Un oficio en estado catatónico. Muy lejos quedan los sueños y aspiraciones de
aquel estudiante de secundaria fascinado por un porvenir idílico como
juntaletras. Curioso, ávido de saberes e ideas, aunque descreído con los
efectos reales de la comunicación.
Por primera vez me dispongo a construir una bitácora personal, única e intransferible. Claudico ante las presiones de la idiocracia digital con la misma resignación que me llevó a caer en las garras de Zuckerberg y sus adláteres. Al menos la blogosfera parece estar soportando con solvencia el esplendor de eso que a mi juicio es la burbuja de las redes sociales.
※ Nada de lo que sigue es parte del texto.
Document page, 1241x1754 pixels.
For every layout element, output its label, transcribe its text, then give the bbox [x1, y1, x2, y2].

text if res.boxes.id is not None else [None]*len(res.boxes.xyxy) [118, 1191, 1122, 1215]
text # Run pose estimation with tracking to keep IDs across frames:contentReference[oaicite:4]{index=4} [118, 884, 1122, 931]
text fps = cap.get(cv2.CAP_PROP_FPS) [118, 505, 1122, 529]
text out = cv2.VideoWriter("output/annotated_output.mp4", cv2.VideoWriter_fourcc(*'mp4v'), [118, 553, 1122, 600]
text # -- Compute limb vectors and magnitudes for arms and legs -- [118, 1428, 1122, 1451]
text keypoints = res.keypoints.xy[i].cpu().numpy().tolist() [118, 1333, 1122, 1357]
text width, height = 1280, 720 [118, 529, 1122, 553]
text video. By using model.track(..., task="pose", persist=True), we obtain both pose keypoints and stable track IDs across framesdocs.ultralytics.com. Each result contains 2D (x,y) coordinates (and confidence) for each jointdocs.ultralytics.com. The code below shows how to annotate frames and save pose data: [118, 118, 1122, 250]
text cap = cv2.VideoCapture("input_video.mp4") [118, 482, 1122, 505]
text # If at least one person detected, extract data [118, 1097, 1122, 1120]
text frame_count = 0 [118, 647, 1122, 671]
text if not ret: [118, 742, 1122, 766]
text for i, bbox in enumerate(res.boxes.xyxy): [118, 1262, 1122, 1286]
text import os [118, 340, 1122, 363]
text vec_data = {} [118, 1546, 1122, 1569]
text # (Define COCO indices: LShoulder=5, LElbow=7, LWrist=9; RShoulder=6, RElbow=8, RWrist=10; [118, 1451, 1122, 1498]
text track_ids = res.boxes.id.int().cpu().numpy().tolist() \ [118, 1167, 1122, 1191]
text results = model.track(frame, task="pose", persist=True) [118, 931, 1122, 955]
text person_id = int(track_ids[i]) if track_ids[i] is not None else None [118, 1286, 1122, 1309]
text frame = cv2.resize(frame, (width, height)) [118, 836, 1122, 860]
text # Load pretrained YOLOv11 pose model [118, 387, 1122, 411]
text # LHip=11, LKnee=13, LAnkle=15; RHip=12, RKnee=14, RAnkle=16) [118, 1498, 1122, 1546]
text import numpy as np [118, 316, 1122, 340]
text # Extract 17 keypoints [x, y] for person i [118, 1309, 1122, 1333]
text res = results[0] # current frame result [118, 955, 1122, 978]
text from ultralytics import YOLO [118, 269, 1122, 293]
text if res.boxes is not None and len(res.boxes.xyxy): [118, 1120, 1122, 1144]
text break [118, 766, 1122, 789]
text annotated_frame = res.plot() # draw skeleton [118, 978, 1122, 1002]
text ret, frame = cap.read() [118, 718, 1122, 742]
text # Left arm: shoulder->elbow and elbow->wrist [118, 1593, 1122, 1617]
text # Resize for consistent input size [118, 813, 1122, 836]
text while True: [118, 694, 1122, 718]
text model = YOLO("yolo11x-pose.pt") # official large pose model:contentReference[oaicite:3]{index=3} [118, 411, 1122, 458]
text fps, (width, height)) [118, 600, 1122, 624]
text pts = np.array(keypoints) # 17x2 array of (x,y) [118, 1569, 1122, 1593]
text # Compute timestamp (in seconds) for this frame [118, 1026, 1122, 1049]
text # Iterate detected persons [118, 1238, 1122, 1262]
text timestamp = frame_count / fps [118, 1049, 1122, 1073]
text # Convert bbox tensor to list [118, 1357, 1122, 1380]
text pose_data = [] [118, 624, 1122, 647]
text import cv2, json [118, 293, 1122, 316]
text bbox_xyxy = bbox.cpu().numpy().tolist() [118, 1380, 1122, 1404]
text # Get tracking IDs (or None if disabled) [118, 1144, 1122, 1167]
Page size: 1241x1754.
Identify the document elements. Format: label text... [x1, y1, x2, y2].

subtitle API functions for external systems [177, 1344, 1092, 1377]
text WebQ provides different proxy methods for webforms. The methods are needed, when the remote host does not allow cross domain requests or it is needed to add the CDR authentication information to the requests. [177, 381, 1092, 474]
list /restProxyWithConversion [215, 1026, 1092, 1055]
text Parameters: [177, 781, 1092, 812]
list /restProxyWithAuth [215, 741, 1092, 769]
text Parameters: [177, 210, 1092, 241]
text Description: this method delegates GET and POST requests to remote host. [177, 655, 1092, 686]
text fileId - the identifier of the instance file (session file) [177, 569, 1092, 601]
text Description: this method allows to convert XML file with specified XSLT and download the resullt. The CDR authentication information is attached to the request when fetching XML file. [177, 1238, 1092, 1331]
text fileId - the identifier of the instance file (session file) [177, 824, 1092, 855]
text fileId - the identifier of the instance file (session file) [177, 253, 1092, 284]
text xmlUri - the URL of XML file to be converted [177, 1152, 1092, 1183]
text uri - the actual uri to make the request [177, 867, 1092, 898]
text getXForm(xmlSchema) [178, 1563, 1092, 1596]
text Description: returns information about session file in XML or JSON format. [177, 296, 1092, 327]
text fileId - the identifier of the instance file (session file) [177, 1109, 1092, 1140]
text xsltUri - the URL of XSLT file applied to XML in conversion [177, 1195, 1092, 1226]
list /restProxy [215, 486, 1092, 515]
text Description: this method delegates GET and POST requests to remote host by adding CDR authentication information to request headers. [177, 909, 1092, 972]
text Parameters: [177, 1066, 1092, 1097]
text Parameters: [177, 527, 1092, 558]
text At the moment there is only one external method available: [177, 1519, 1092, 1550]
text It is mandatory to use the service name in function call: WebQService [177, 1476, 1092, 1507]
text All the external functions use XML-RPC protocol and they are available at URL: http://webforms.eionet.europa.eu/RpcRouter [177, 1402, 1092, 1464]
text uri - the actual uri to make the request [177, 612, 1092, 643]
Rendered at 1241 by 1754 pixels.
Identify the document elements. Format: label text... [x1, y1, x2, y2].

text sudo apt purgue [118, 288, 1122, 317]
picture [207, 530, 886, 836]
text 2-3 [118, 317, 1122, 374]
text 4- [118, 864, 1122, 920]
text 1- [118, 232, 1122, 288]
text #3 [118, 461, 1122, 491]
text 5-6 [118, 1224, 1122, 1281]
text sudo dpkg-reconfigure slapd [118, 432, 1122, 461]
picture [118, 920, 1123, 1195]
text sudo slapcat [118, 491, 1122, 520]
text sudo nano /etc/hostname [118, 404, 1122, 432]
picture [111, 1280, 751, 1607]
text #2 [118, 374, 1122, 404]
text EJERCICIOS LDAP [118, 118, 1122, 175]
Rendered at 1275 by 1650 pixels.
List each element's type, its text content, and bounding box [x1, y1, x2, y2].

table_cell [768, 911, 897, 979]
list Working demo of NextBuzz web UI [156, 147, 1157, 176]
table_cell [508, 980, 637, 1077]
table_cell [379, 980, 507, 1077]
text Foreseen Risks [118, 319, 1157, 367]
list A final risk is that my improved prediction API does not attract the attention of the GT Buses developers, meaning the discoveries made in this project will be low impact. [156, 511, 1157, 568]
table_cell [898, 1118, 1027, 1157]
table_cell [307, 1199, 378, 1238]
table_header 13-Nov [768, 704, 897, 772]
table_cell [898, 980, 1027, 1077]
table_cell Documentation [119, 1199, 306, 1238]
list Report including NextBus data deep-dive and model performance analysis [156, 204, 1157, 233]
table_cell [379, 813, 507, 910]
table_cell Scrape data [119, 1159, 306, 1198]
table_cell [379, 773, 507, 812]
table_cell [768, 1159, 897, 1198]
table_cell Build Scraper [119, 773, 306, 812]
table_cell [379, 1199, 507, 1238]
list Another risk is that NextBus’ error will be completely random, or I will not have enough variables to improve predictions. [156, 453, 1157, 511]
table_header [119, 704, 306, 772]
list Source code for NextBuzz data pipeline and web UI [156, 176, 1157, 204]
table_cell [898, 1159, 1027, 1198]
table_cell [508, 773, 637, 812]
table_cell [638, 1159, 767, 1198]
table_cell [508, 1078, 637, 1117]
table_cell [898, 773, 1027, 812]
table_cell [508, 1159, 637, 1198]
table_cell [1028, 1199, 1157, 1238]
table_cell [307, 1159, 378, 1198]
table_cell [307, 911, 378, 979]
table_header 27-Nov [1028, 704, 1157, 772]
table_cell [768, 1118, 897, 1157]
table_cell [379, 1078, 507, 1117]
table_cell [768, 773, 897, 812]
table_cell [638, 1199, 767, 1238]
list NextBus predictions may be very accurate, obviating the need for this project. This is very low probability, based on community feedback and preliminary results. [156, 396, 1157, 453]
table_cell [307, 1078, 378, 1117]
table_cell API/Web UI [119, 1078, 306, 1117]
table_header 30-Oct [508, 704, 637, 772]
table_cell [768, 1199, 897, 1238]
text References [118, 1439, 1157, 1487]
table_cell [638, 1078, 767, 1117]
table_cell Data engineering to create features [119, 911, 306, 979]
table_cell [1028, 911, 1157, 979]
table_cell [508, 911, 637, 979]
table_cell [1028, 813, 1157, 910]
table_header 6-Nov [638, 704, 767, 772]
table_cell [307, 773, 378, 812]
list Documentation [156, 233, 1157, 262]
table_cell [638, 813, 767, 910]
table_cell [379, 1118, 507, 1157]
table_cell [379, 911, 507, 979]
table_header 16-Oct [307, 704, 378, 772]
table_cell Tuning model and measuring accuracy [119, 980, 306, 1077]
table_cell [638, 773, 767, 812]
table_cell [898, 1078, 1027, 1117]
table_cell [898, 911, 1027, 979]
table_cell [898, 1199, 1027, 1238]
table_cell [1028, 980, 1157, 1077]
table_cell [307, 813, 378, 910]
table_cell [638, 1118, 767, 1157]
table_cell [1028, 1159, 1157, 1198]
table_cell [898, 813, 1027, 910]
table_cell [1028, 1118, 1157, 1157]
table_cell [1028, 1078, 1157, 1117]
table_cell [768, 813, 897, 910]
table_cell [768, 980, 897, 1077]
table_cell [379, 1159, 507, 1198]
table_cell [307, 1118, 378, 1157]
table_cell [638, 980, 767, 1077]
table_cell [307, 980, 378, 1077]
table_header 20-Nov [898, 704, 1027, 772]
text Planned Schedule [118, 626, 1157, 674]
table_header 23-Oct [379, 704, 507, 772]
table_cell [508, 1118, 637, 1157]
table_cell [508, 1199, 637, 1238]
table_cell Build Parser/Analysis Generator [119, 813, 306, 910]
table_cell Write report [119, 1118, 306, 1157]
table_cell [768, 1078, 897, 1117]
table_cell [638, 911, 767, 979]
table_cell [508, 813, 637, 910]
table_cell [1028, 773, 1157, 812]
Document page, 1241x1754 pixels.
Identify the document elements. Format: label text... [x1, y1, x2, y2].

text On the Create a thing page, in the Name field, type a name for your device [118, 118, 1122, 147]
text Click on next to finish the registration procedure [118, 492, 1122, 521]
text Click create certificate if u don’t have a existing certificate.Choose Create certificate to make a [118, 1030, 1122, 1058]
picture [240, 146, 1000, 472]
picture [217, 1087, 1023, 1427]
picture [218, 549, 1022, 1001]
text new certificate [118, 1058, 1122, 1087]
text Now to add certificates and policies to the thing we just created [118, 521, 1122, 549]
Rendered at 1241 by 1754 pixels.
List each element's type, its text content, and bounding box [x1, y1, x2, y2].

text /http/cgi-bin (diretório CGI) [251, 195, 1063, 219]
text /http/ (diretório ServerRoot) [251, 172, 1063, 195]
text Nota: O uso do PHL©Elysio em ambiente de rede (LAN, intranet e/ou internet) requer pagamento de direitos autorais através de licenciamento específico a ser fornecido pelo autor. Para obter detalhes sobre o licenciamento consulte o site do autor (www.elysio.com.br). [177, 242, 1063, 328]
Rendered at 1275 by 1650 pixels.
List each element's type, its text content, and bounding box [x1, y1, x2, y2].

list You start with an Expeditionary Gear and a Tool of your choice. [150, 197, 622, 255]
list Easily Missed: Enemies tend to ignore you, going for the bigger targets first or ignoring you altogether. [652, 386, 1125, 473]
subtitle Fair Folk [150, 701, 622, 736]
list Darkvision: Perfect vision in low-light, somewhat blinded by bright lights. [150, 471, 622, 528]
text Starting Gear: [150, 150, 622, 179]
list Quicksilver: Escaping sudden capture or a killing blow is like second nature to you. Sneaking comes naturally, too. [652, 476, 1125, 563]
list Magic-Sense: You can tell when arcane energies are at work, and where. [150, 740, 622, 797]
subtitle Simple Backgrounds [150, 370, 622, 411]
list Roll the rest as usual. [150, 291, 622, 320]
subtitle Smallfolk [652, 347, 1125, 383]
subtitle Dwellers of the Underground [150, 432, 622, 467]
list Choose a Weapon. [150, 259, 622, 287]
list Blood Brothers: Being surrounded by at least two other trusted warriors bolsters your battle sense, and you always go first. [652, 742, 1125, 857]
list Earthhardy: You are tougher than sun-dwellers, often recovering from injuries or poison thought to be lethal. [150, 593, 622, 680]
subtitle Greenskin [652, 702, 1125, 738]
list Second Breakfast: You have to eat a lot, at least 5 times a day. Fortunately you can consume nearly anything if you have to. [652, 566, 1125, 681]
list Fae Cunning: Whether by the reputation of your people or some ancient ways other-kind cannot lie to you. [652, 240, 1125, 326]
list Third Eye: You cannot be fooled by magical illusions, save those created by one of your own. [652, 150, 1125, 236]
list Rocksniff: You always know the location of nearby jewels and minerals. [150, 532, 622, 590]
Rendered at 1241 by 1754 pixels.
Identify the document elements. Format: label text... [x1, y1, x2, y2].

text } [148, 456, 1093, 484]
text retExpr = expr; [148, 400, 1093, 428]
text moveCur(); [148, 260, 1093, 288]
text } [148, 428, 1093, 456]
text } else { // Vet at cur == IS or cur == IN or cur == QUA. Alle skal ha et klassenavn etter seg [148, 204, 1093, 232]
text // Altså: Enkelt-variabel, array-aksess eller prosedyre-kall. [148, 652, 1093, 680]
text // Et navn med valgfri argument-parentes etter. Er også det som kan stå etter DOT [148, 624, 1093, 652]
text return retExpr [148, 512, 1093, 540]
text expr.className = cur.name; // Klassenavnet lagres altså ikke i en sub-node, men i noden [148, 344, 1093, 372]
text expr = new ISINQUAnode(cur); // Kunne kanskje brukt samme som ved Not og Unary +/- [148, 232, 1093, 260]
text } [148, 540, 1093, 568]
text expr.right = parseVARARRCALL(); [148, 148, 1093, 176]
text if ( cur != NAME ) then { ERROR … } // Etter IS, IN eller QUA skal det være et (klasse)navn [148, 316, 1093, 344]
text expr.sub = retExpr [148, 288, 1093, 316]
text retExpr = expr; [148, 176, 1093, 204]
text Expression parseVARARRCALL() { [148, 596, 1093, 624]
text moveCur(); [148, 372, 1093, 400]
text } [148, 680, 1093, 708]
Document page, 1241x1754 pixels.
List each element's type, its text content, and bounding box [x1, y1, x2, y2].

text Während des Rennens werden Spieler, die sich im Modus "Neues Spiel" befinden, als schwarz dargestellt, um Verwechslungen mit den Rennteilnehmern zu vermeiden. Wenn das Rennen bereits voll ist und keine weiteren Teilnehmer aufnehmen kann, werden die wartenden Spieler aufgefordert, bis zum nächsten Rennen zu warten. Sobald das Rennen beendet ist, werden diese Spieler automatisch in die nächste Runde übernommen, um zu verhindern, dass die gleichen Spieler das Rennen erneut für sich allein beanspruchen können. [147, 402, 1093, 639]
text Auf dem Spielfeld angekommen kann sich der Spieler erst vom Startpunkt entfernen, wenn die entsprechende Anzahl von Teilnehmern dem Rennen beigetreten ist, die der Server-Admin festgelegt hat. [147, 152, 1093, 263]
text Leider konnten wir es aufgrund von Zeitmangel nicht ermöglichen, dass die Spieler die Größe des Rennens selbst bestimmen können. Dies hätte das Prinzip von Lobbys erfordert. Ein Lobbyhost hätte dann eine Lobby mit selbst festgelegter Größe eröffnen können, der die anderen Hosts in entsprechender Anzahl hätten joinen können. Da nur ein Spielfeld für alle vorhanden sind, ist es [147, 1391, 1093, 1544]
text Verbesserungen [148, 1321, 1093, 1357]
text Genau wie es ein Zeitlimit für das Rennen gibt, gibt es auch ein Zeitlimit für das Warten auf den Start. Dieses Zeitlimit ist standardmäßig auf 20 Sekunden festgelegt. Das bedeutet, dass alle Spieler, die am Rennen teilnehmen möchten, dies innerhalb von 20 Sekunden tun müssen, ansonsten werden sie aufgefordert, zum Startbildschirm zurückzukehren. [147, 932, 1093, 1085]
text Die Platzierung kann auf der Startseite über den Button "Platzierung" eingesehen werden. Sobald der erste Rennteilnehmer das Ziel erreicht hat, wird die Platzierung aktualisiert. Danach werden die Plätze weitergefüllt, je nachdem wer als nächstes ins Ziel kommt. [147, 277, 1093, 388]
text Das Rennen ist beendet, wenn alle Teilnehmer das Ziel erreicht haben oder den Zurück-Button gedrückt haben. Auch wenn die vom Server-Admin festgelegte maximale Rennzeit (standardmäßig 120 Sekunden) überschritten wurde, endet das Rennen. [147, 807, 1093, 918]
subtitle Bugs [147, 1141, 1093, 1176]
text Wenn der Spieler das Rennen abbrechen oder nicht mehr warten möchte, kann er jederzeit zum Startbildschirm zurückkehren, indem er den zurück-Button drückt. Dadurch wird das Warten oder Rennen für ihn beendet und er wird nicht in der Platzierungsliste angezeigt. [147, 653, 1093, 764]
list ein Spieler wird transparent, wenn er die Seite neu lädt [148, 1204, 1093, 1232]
¿Por qué realidades insertadas? Buscando una cabecera pretenciosa con ínfulas posmodernas recordé lo mucho que han condicionado mi cosmovisión las teorías de Jean Baudrillard sobre la hiperrealidad, las pinceladas proféticas de Marshall McLuhan o el concurrente solipsismo de la ciencia-ficción (el genio maligno de Descartes y las discutibles teorías del cerebro en una cubeta). Puede que mi escepticismo respecto al totalitarismo digital tenga algo que ver, pero últimamente tengo la sensación de que la realidad nunca había estado más lejos de aquí.
No voy a aventurarme en advertir los hipotéticos contenidos de este espacio. Son una incógnita incluso para mí. Puede que algún día el altisonante párrafo anterior tenga un desarrollo más pormenorizado. Pero esto no es un blog de filosofía. Si algo abunda en este país son pontificadores de todo saber conocido. La desmaterialización de la realidad que nos anticipaba Baudrillard trasladada al campo del conocimiento.